Jim laughed. “You crack me up.”
He stepped out onto the street. They listened to a vehicle engine start up on the other side of the wall.
“Who the hell was that?” Alex asked.
“James Patrick Kiernan. He used to be CIA head of station down in Islamabad,” Monteith told them.
“Friend of yours?” Alex asked.
“Not exactly,” Monteith admitted.
The man in the white turban, who had remained impassive during the exchange with the Americans, indicated for them to enter the h
ouse. Monteith led the way. They were shown to a meeting room, where they were offered sugared almonds while they waited. Half an hour passed.
Eventually the man with the white turban reappeared and escorted them down a dimly lit corridor to an office with a bare, metal-topped desk. A row of elderly men with weathered faces and gray stringy beards, peg-legs and plastic arms occupied the chairs that lined the walls. Monteith called them “junkyard demons” and said that they were impossible to kill, and you could see what he meant: with their outsize features and scar tissue, shrapnel-filled bodies and ill-fitting prosthetics, they looked like monsters in a cheap horror flick. These were the men who had hammered the Soviet Union into submission. They were unstoppable.

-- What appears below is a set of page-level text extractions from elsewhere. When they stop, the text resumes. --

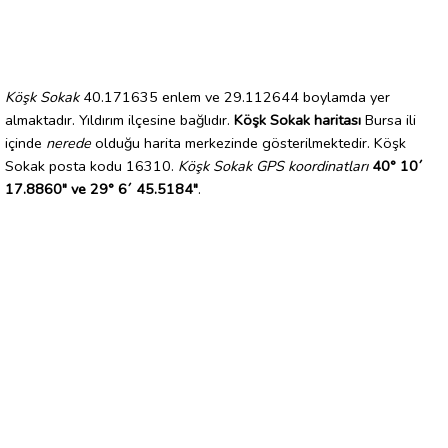
Köşk Sokak
40.171635 enlem ve 29.112644 boylamda yer
almaktadır. Yıldırım ilçesine bağlıdır.
Köşk Sokak haritası
Bursa ili
içinde
nerede
olduğu harita merkezinde gösterilmektedir. Köşk
Sokak posta kodu 16310.
Köşk Sokak GPS koordinatları
40° 10´
17.8860" ve 29° 6´ 45.5184"
.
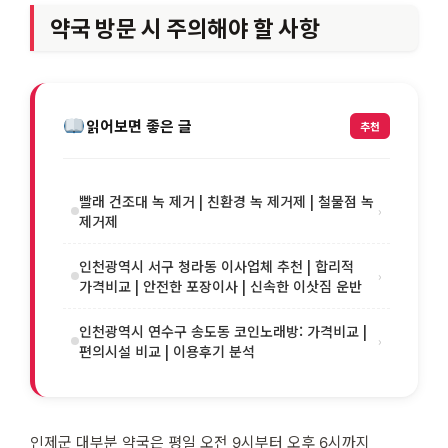
약국 방문 시 주의해야 할 사항
읽어보면 좋은 글
추천
빨래 건조대 녹 제거 | 친환경 녹 제거제 | 철물점 녹
›
제거제
인천광역시 서구 청라동 이사업체 추천 | 합리적
›
가격비교 | 안전한 포장이사 | 신속한 이삿짐 운반
인천광역시 연수구 송도동 코인노래방: 가격비교 |
›
편의시설 비교 | 이용후기 분석
인제군 대부분 약국은 평일 오전 9시부터 오후 6시까지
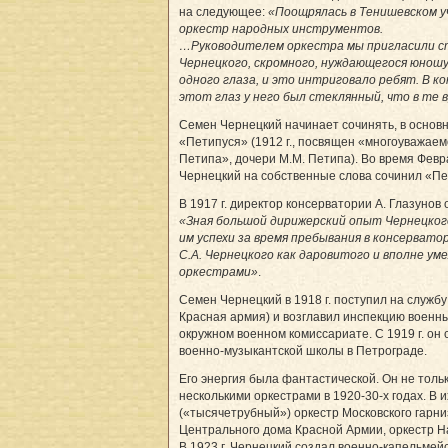
на следующее:
«Поощрялась в Тенишевском у
оркестр народных инструментов.
…Руководителем оркестра мы пригласили с
Чернецкого, скромного, нуждающегося юношу
одного глаза, и это интриговало ребят. В ко
этот глаз у него был стеклянный, что в те 
Семен Чернецкий начинает сочинять, в основн
«Петипуся» (1912 г., посвящен «многоуважае
Петипа», дочери М.М. Петипа). Во время Фев
Чернецкий на собственные слова сочинил «Пе
В 1917 г. директор консерватории А. Глазунов 
«Зная большой дирижерский опыт Чернецкого
им успехи за время пребывания в консервато
С.А. Чернецкого как даровитого и вполне ум
оркестрами»
.
Семен Чернецкий в 1918 г. поступил на службу
Красная армия) и возглавил инспекцию военн
окружном военном комиссариате. С 1919 г. он
военно-музыкантской школы в Петрограде.
Его энергия была фантастической. Он не толь
несколькими оркестрами в 1920-30-х годах. В 
(«тысячетрубный») оркестр Московского гарн
Центрального дома Красной Армии, оркестр 
В 1923 г. Чернецкий создал военно-капельмей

A door opened, a different door to the one they came in by, and a man in a black turban limped in.
“Welcome to my house, Englishmen, welcome,” the black-turbaned man said. His handshake was soft but he had a straight gaze that was gray-green and gave the impression of being visionary. “My name is Wakil Jalil Khalili. We are honored by your presence.”
He spoke in English and gestured to the three nearest empty chairs.
“Please take a seat.”
Watching Wakil sit was like watching an old bed frame collapse. He removed his prosthetic leg and rubbed the stump. “The Mullah Mohammed Omar regrets that he cannot speak with you in person but he has asked me to offer you his greetings.”
“Thank you,” Monteith replied. “Please convey our greetings to him also.”
“You have come a long way,” Wakil said, standing his leg on the floor by his chair. “It is cold. This year it is very cold.” He leaned forward across the desk and clapped his hands together lightly. “You will take tea?”
A tea boy appeared with a tray filled with a variety of mismatched cups and saucers and a metal teapot, and served them all tea. The old men poured the tea into their saucers and slurped at it. After the tea boy had retreated and Monteith had made several compliments on the sweetness of the tea, he began.